In 1911 Markievicz was jailed for the first time. She had demonstrated against the visit of George V. They arrested her when she publicly burned the union flag.

In the Dublin lockout of 1913, alongside James Connolly, James Larkin and Maud Gonne she ran a soup kitchen in Liberty Hall to aid those strikers who could not afford food. Constance sold her jewellery to pay for the food.

No wonder she was elected treasurer of James Connolly's Irish Citizen Army.

She designed her own stylish Citizen Army uniform in rich green Irish linen with a dramatic cocked hat sporting long red feathers.

She could not resist having an old friend, a society photographer, take some startling pictures of her in uniform posing with her long-barrelled revolver.

In the Easter Uprising of 1916 her distinctive uniform became well known as she played a very active role in the street fighting in central Dublin.

She was second in command at St Stephen's Green and held out against the British army for six days, conceding defeat only when shown the surrender order signed by Patrick Pearse himself.

She was paraded through the streets of Dublin with other arrested leaders and then held in solitary confinement at Kilmainham jail.

The British courts martial sentenced her to death. They commuted her sentence because she was female.

Markievicz was angry at this special treatment. She protested: "I do wish your lot had the decency to shoot me."

 

The British court had no mercy on her male comrades - the leaders were all shot. The injured Connolly, unable to stand, was shot tied in a chair.

She was released from prison in 1917 but not for long. By 1918 she was jailed again for her part in anti-conscription activities.

It was during this sentence that she won her seat in Westminster's House of Commons.

In the civil war she was a staunch opponent of the 1921 Treaty which gave Ireland dominion status within the British empire.

Michael Collins, the man who signed the treaty, claimed that his old comrade Constance could never understand the rationale behind the treaty as she was English. She called him a traitor.

After the civil war ended, she toured the United States.

The countess was also re-elected to the Dail but her staunch republican views led her to being sent to jail yet again.

In prison she and 92 other female prisoners went on hunger strike. Within a month the countess was released.

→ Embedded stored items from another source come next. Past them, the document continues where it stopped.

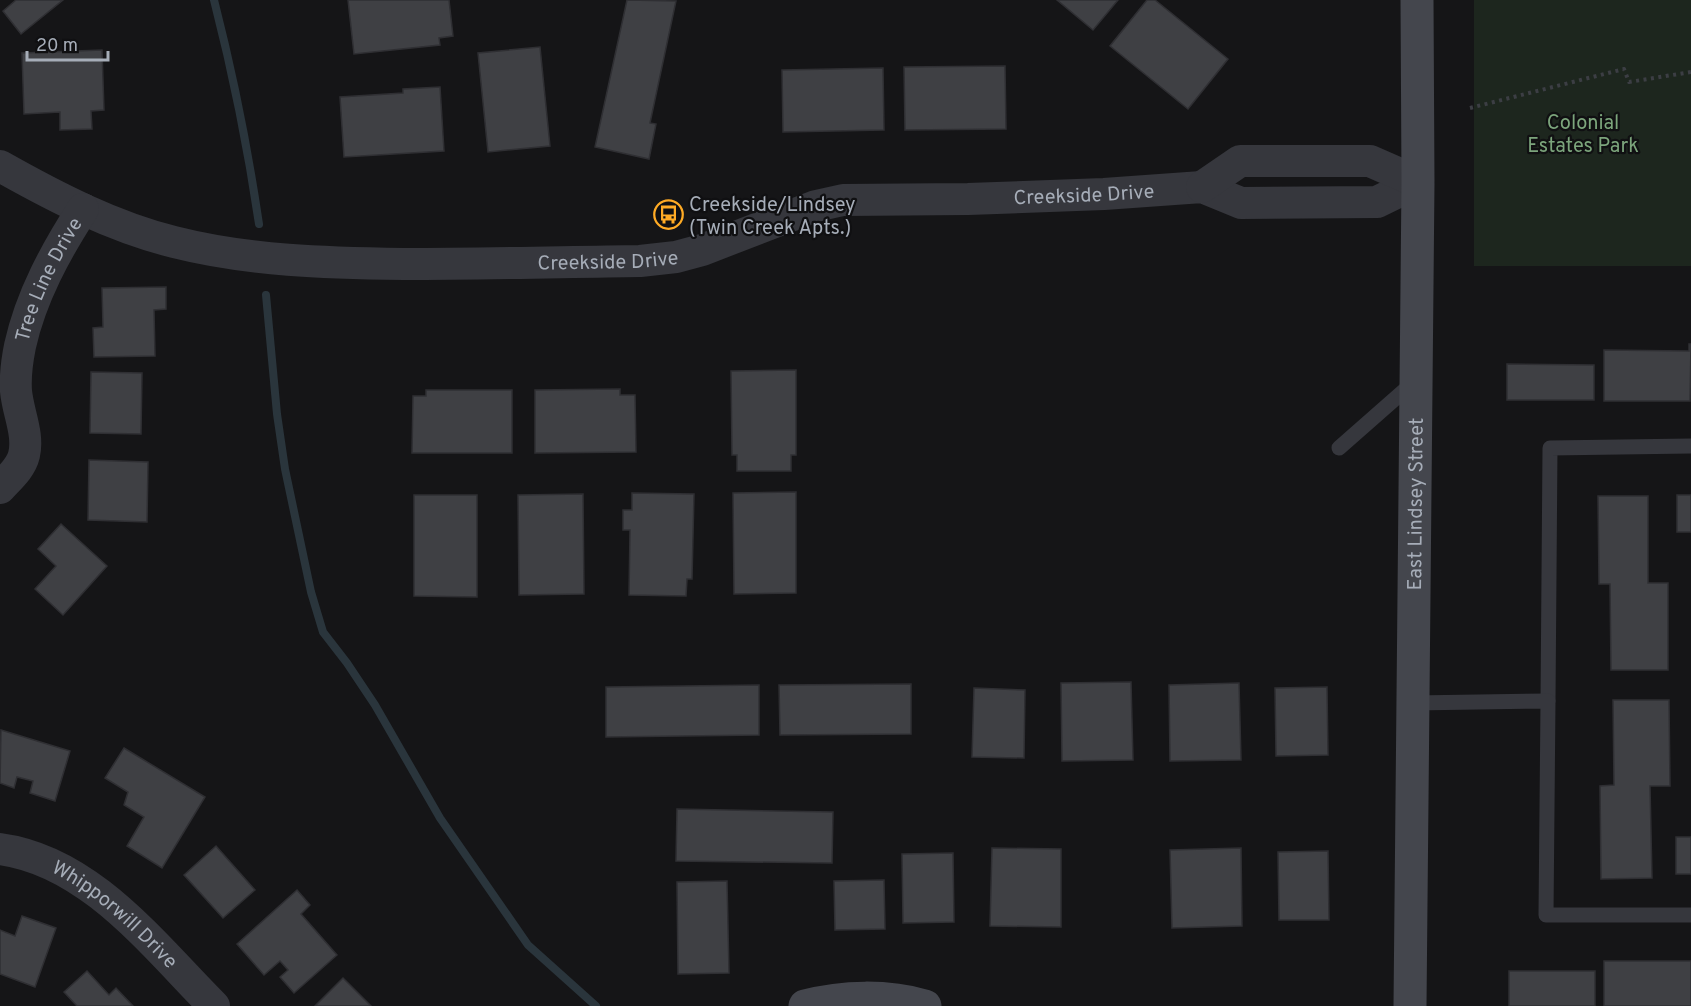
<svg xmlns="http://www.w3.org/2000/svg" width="1691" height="1006" font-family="Overpass,sans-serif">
  <rect width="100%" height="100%" fill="#151517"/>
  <rect fill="#1d261e" x="1474" y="0" width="217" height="266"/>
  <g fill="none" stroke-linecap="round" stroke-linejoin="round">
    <g stroke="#2a353c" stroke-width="8">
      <path d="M 214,0 C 233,74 248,149 259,224"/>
      <path d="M 266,295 L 277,414 L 285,469 L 311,592 L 323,632 L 347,663 L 375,705 L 440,818 L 528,945 L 596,1006"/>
    </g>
  </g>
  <g fill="#3f4044" stroke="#2f2f33" stroke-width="1.5">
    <path d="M 16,0 L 63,0 L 21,34 L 3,11 Z"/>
    <path d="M 348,0 L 449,0 L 453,36 L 439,38 L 440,45 L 354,54 Z"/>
    <path d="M 627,0 L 676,1 L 650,123 L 656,124 L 649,159 L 595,147 Z"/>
    <path d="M 1057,0 L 1118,0 L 1093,30 Z"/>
    <path d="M 1147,0 L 1155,0 L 1228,59 L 1188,109 L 1110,46 Z"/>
    <path d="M 540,47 L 550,146 L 488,152 L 478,53 Z"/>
    <path d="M 102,50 L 104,110 L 91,111 L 92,129 L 60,130 L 60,112 L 24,114 L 22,53 Z"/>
    <path d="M 1005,66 L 1006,129 L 905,130 L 904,67 Z"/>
    <path d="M 883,68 L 884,130 L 783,132 L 782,70 Z"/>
    <path d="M 440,87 L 444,151 L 344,157 L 340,97 L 403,93 L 403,89 Z"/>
    <path d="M 166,287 L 166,309 L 154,310 L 155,356 L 94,357 L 93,328 L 103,327 L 102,288 Z"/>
    <path d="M 1689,344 L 1691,344 L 1690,401 L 1604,401 L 1604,350 L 1689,351 Z"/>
    <path d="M 1507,364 L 1594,365 L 1594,400 L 1507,400 Z"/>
    <path d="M 796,370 L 796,455 L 791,455 L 791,471 L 737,471 L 737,455 L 732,455 L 731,371 Z"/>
    <path d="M 91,372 L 142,373 L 141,434 L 90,433 Z"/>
    <path d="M 620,389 L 620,395 L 635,395 L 636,452 L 535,453 L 535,390 Z"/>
    <path d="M 426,390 L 512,390 L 512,453 L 412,453 L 413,396 L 426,396 Z"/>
    <path d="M 89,460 L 148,462 L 147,522 L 88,520 Z"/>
    <path d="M 796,492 L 796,593 L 734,594 L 733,493 Z"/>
    <path d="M 632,493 L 694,494 L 692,579 L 687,579 L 686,596 L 629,595 L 630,530 L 623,530 L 623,510 L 632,510 Z"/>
    <path d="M 583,494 L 584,594 L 519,595 L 518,495 Z"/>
    <path d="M 414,495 L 477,495 L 477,597 L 414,596 Z"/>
    <rect x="1677" y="495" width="14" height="37"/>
    <path d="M 1598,496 L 1648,496 L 1648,583 L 1668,583 L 1668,670 L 1611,670 L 1610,584 L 1599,584 Z"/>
    <path d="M 61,524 L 107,566 L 63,615 L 35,589 L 56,566 L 38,549 Z"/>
    <path d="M 1131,682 L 1133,760 L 1062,761 L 1061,683 Z"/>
    <path d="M 1239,683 L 1241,760 L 1170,761 L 1169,685 Z"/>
    <path d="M 911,684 L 911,734 L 780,735 L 779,685 Z"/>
    <path d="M 759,685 L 759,735 L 606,737 L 606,687 Z"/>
    <path d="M 1327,687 L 1328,755 L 1276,756 L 1275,688 Z"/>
    <path d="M 974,688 L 1025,690 L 1024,758 L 972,757 Z"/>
    <path d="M 1613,700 L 1669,700 L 1670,786 L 1650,786 L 1652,878 L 1601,879 L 1600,786 L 1614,785 Z"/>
    <path d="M 1,730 L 70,751 L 55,801 L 30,793 L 33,781 L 17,777 L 14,788 L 0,783 Z"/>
    <path d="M 124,748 L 205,797 L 162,868 L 127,846 L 144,817 L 124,805 L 128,792 L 105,778 Z"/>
    <path d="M 677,809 L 833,812 L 832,863 L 676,861 Z"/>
    <rect x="1676" y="837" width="15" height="37"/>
    <path d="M 216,846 L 255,890 L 223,918 L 184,875 Z"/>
    <path d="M 992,848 L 1061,849 L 1061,927 L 990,926 Z"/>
    <path d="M 1241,848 L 1242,926 L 1172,928 L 1170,850 Z"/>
    <path d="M 1328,851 L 1329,920 L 1279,920 L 1278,852 Z"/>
    <path d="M 953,853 L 954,922 L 903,923 L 902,854 Z"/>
    <path d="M 884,880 L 885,929 L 835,930 L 834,881 Z"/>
    <path d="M 727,881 L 729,973 L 678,974 L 677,882 Z"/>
    <path d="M 297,890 L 310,905 L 301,914 L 337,955 L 294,993 L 280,977 L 288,970 L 280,961 L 264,975 L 237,944 Z"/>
    <path d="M 22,916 L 56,928 L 35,987 L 0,974 L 0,930 L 15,936 Z"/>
    <rect x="1604" y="961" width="87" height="45"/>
    <path d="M 87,971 L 109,995 L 116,988 L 133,1006 L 77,1006 L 64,992 Z"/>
    <rect x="1509" y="971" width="86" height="35"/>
    <path d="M 343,978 L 371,1006 L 315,1006 Z"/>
  </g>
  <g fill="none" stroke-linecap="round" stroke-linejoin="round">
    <path stroke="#3c3e44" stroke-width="4" stroke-dasharray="3 4.5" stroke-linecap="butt" d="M 1470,108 L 1624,69 L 1629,82 L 1691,72"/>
    <g stroke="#36373d" stroke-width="15">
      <path d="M 1339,448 L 1414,382"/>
      <path d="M 1548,701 L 1550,448 L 1691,446"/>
      <path d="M 1413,703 L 1548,701 L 1546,915 L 1691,915"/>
    </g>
    <g stroke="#36373d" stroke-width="32">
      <path id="s1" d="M 0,166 C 55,197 113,227 174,242 C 249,261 327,263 404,264 C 483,264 561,262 640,261 L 676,257 L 702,250 L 816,206 L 843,200 L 968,199 L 1104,194 L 1202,187 L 1241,203 L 1377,202 L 1418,182"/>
      <path d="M 1202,187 L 1240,161 L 1370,161 L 1418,182"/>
      <path id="s2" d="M 0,488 C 9,478 21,468 24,455 C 29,434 18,413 16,391 C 15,376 17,361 20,346 C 31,296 56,251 83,209"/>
      <path id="s3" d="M 0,849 C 90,861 153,945 214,1006"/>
    </g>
    <g stroke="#44464d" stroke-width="33">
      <path d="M 805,1006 C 843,996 887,995 925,1006"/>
      <path id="s4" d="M 1410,1006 L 1418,182 L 1417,0"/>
    </g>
  </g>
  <defs>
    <symbol id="bus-ring" viewBox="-11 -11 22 22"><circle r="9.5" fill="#101012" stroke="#ffab25" stroke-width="1.5"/><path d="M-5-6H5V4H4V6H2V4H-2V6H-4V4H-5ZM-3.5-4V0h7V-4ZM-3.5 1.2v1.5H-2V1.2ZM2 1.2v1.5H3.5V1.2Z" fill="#ffab25"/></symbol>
  </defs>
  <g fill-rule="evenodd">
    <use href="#bus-ring" x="652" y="198" width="33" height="33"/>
  </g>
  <g text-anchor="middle" stroke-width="4.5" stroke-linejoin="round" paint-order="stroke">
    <g font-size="20" fill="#7ca57c" stroke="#101012">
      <text x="1583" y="129">Colonial<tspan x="1583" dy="23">Estates Park</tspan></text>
    </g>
    <g font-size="20" fill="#a6adb8" stroke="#101012">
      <text dy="7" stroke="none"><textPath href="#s1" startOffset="1112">Creekside Drive</textPath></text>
      <text dy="7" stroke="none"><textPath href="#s1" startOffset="626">Creekside Drive</textPath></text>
      <text dy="7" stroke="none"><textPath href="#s2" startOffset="224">Tree Line Drive</textPath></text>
      <text dy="7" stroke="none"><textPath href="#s4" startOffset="502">East Lindsey Street</textPath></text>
      <text dy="7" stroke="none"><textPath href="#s3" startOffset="135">Whipporwill Drive</textPath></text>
    </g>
    <g font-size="20" fill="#a6adb8" stroke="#101012" text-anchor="start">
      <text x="689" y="211">Creekside/Lindsey<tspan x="689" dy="23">(Twin Creek Apts.)</tspan></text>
    </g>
  </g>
  <path d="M27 51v9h81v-9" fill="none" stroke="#a6adb8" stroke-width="3"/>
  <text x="36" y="51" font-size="18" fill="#a6adb8" stroke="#101012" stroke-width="4.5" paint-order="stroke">20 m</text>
</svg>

The hunger strikes of the Suffragettes had been a huge embarrassment to the British government before the war. The newly created Dail could not afford a similar scandal.

In 1926 the republican movement split. Markievicz joined Fianna Fail, led by Eamonn de Valera.

Just five weeks later she was dead of TB contracted while working in the poorhouses of Dublin.

Over a quarter of a million Irish people lined the streets as her funeral made its way to the republican plot at Glasnevin Cemetery.

Ireland has never forgotten Countess Constance Markievicz and it never will, even if Harry our quizmaster has.